Faculty of Mathematics, Computer Science and Natural Sciences
HLTPR - Human Language Technology and Pattern Recognition
RWTH Aachen University
Title: Automatic Speech Recognition based on Neural Networks
In automatic speech recognition, as in many areas of machine learning, stochastic modeling relies on neural networks more and more. Both in acoustic and language modeling, neural networks today mark the state of the art for large vocabulary continuous speech recognition, providing huge improvements over former approaches that were solely based on Gaussian mixture hidden markov models and count-based language models. We give an overview of current activities in neural network based modeling for automatic speech recognition. This includes discussions of network topologies and cell types, training and optimization, choice of input features, adaptation and normalization, multitask training, as well as neural network based language modeling. Despite the clear progress obtained with neural network modeling in speech recognition, a lot is to be done, yet to obtain a consistent and self-contained neural network based modeling approach that ties in with the former state of the art. We will conclude by a discussion of open problems as well as potential future directions w.r.t. to neural network integration into automatic speech recognition systems.

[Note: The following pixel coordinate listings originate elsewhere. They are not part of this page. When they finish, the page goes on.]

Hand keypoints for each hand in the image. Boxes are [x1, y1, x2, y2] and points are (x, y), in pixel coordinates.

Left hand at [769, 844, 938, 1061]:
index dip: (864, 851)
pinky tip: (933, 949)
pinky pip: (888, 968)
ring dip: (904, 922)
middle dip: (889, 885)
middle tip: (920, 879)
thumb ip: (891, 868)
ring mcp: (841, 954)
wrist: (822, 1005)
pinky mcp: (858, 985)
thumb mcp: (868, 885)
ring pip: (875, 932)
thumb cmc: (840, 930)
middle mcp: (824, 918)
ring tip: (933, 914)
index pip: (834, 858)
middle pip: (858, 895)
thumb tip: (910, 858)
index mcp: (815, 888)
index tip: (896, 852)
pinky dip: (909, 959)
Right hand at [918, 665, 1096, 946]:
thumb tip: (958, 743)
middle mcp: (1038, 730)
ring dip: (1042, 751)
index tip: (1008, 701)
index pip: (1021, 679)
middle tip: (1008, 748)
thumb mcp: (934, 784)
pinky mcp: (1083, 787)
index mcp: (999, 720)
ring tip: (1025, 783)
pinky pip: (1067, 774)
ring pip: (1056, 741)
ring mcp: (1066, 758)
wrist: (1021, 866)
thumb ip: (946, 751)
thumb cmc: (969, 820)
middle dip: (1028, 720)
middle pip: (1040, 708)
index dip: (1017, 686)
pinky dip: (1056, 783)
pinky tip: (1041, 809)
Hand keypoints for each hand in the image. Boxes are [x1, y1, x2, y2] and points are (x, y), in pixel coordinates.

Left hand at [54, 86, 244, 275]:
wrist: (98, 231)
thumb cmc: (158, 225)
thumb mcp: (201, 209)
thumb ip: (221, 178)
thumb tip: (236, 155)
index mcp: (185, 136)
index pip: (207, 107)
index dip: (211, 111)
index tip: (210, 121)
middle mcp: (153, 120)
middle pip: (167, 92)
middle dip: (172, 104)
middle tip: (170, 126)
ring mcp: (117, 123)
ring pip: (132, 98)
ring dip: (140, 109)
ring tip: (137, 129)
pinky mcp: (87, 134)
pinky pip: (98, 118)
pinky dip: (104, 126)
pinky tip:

NNG Software Developing and Commercial Llc.
Title: Speech Recognition Challenges In The Car Navigation Industry
Until a few decades ago, machines talking and understanding human speech were only the subject of science fiction. Nowadays, Text to Speech (TTS) and Automatic Speech Recognition (ASR) became reality, but they are still being considered to be fancy. Automotive infotainment is a selling point for car manufacturers, it is a symbol of being hi-tech, and car commercials often feature the display of the head unit for a few seconds. As avoiding Driver Distraction has grown a major design aspect, Speech Recognition is becoming trendy and almost compulsory. But let us see how far we have gotten.

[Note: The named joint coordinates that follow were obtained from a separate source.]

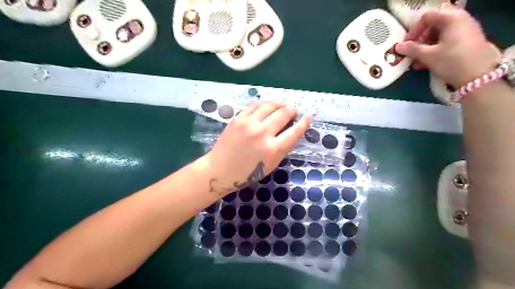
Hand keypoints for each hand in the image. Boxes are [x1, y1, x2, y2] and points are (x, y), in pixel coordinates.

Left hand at [203, 101, 311, 196]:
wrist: (220, 170)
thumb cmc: (246, 173)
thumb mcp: (270, 165)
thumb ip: (281, 148)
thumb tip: (290, 132)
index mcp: (273, 149)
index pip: (294, 131)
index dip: (304, 122)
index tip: (308, 116)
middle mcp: (263, 133)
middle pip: (283, 114)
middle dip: (292, 110)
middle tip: (294, 111)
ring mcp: (249, 124)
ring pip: (269, 106)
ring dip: (279, 104)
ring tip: (282, 105)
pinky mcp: (238, 119)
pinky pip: (254, 106)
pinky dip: (263, 104)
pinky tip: (266, 106)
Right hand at [396, 6, 500, 87]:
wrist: (479, 77)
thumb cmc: (451, 62)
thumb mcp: (428, 56)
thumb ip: (412, 49)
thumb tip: (398, 46)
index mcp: (451, 18)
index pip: (426, 17)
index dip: (413, 30)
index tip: (406, 44)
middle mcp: (461, 20)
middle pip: (433, 25)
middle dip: (420, 39)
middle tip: (412, 52)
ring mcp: (466, 30)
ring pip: (439, 34)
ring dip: (425, 46)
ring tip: (417, 61)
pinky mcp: (468, 41)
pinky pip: (447, 41)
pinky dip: (435, 49)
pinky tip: (427, 63)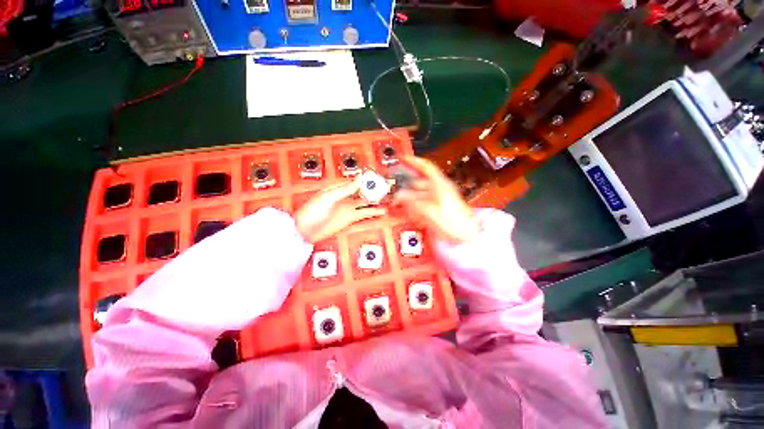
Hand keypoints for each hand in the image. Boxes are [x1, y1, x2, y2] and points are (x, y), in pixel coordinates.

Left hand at [296, 180, 385, 243]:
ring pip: (365, 201)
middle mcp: (345, 196)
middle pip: (363, 190)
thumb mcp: (329, 198)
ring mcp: (349, 207)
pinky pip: (364, 213)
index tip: (379, 177)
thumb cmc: (313, 211)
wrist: (306, 230)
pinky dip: (373, 212)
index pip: (356, 181)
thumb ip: (346, 189)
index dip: (368, 179)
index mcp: (338, 188)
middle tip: (387, 187)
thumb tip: (360, 178)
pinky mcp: (350, 218)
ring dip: (376, 200)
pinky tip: (382, 210)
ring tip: (389, 198)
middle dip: (374, 189)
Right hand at [393, 157, 479, 243]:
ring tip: (399, 204)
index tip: (402, 158)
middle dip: (406, 186)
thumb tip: (399, 195)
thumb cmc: (453, 222)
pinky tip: (410, 211)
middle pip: (419, 182)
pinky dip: (414, 205)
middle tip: (394, 192)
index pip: (426, 167)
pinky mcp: (437, 208)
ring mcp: (438, 199)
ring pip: (419, 194)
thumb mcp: (430, 211)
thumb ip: (413, 202)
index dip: (414, 161)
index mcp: (440, 184)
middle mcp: (439, 189)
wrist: (467, 236)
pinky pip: (422, 203)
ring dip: (409, 198)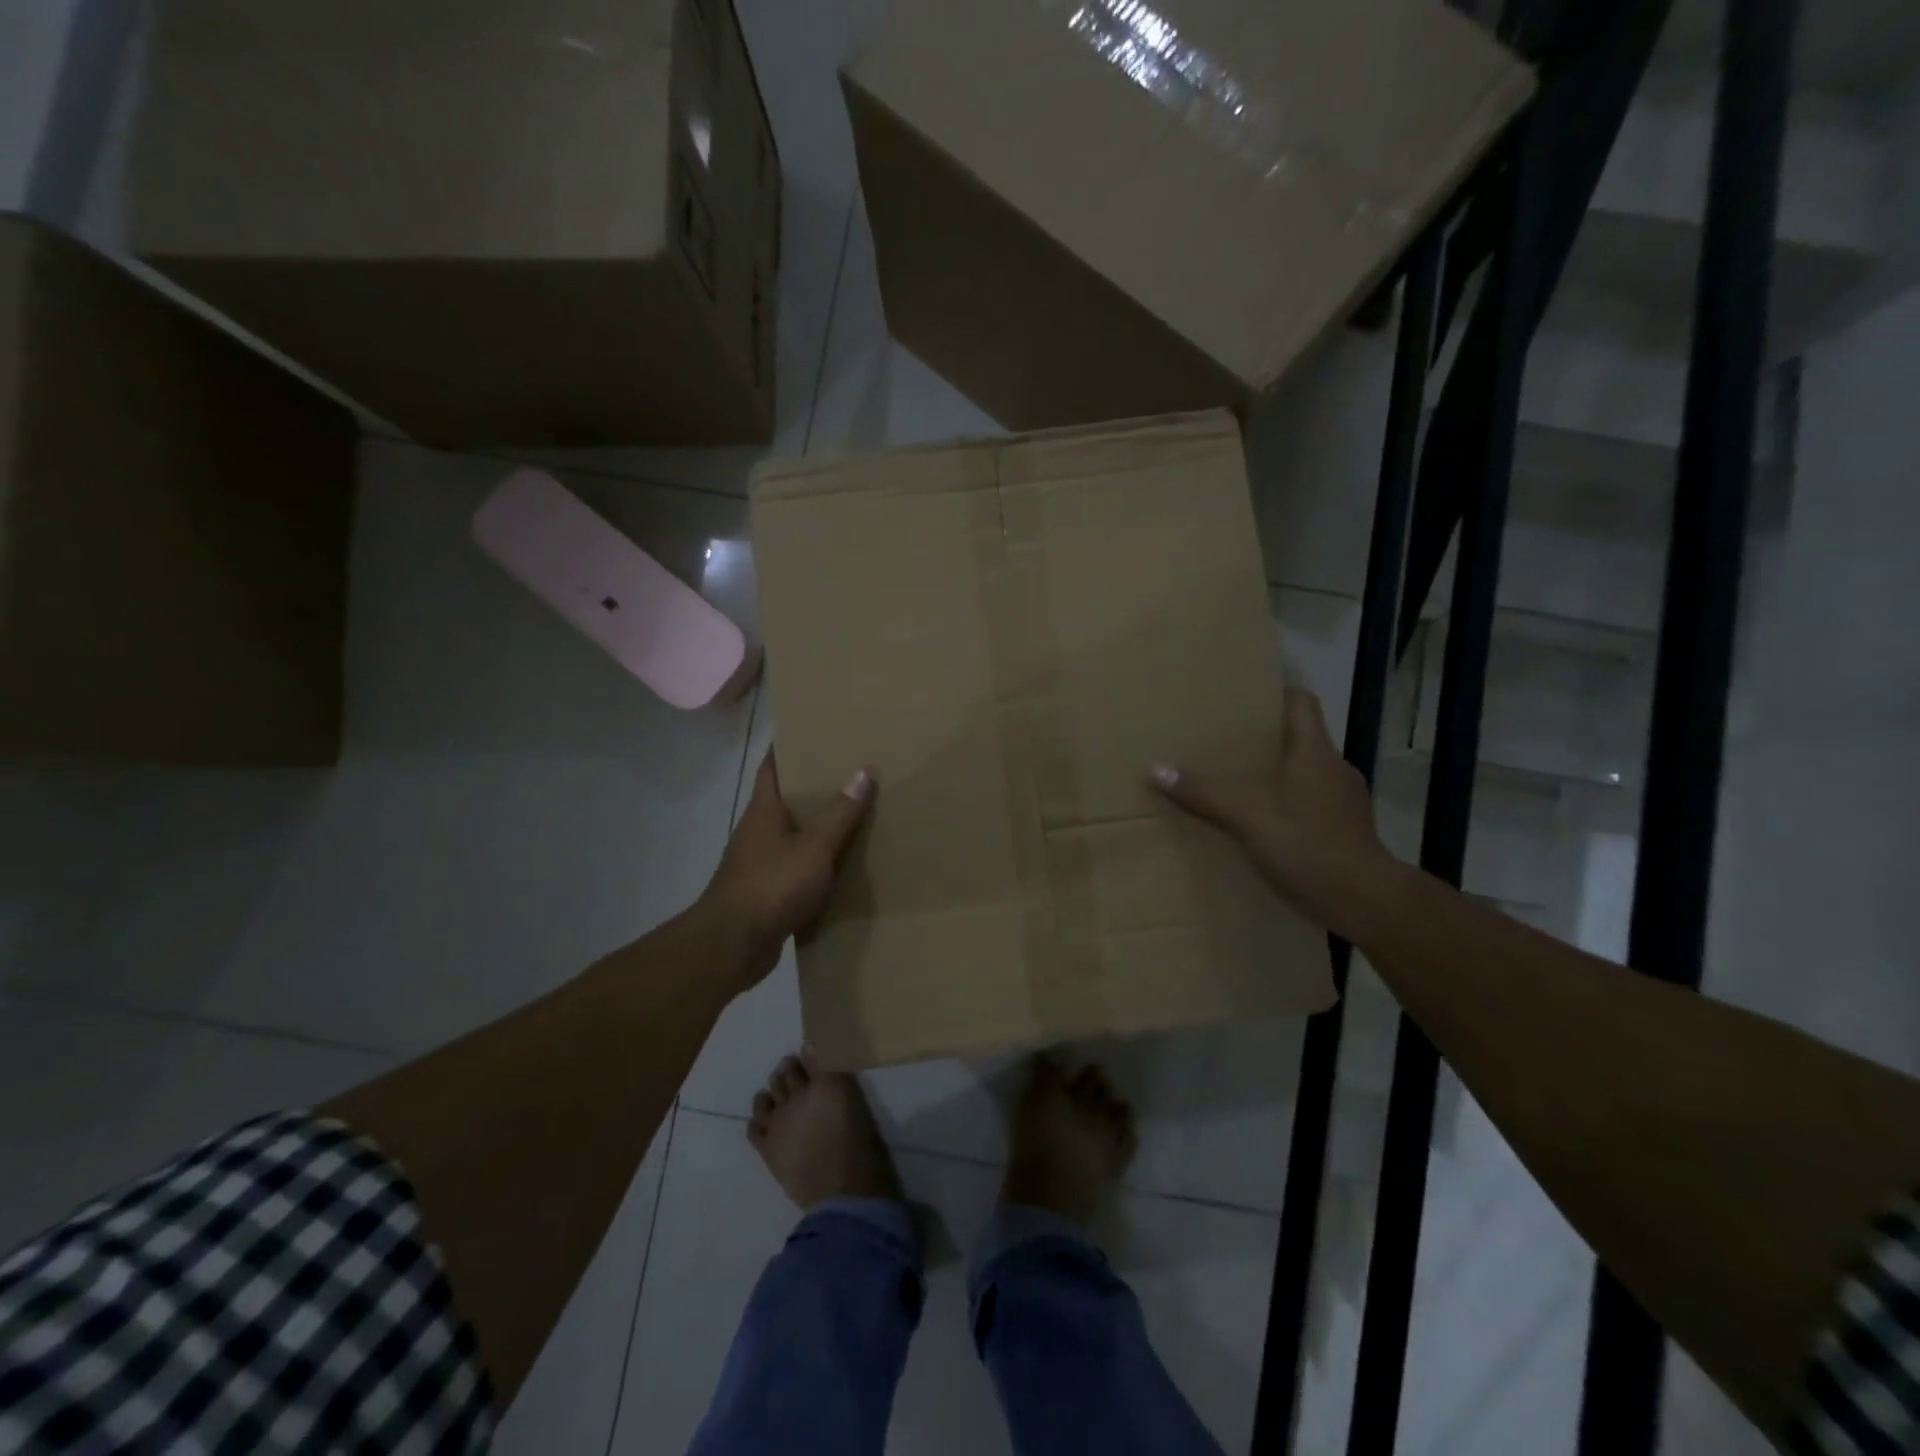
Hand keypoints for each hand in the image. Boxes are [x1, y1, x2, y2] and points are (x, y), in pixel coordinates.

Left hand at [700, 752, 874, 988]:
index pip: (773, 765)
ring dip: (818, 826)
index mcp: (764, 809)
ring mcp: (759, 862)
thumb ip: (839, 813)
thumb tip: (862, 772)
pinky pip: (796, 866)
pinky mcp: (766, 891)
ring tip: (855, 815)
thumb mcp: (814, 847)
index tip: (815, 731)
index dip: (790, 745)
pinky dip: (817, 861)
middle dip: (815, 786)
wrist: (732, 946)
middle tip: (852, 771)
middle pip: (787, 798)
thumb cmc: (771, 886)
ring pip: (793, 834)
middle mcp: (758, 830)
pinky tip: (842, 864)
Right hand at [1148, 688, 1394, 933]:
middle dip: (1263, 741)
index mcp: (1316, 752)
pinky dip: (1287, 810)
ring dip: (1276, 778)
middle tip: (1223, 744)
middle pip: (1299, 740)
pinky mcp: (1346, 833)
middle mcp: (1334, 769)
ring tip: (1238, 787)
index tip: (1243, 698)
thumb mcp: (1247, 815)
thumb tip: (1155, 768)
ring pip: (1304, 776)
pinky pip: (1310, 808)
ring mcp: (1344, 803)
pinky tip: (1263, 828)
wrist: (1365, 901)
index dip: (1275, 694)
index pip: (1301, 703)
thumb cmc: (1308, 844)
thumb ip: (1203, 792)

In the first part, this talk will summarize the most popular Speech features in today's car navigation systems, and will look into the underlying technology, solutions and limitations widely applied in the industry. We will mention typical context designs, dialogue systems and address search, and we will show how the common technology leads to typical HMI solutions. We will point out the possibilities and limitations of on-board and server-based recognition, and consider why we will need to resort to exclusively offline solutions for a while in this industry.
At this point we will have an overview of the ingredients, so the talk will focus on problematic and sub-optimal ASR features requested by automotive manufacturers, explaining why they negatively affect recognition accuracy. A workaround often leads to troublesome and seemingly unnecessary questions for the user, so it is not easy to compromise. In the last part, we will examine a certain address search scenario which is trivial for users, and is feasible with a server-based recognizer, however being an open question as of 2016 when done offline.

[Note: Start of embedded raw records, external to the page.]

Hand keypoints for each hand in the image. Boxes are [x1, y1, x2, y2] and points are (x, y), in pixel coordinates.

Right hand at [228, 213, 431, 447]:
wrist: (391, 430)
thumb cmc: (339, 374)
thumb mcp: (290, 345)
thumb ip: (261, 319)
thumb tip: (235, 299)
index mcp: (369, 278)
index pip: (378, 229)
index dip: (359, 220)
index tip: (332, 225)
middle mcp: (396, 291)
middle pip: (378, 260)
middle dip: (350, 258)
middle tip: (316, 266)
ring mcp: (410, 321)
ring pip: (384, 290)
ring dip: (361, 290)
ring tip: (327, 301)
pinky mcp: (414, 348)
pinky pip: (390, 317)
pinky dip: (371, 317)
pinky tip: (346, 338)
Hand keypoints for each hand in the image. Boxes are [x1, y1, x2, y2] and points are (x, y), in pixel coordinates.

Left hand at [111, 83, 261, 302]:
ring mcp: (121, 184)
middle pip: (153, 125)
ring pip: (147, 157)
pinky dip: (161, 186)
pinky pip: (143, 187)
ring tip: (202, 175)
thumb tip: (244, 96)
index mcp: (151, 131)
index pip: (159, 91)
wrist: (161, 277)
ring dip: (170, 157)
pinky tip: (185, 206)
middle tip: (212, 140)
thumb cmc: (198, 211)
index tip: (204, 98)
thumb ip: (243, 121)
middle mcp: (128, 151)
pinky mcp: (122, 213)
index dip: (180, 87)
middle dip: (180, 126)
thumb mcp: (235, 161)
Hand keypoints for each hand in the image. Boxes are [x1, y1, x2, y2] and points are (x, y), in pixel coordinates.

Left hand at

Speech Processing Lab, Trinity College Dublin
Title: Machine Processing of Dialogue States; Speculations on Conversational Entropy
This talk will describe our approach to conversational speech synthesis, illustrated with examples from the Herme dialogues.
Herme was a small device that initiated conversations with passers-by in the Science Gallery at Trinity College in Dublin and managed to engage the majority in short conversations lasting up to about three minutes. Experience from that data collection and analyses of human-human
conversational interactions has led us to propose a theory of Conversational Entropy wherein tight couplings become looser through time as topics decay and are refreshed by topic changes and conversational restarts. Laughter is a particular cue to this decay mechanism and might provide sufficient information for machines to intrude into human conversations without causing particular offense.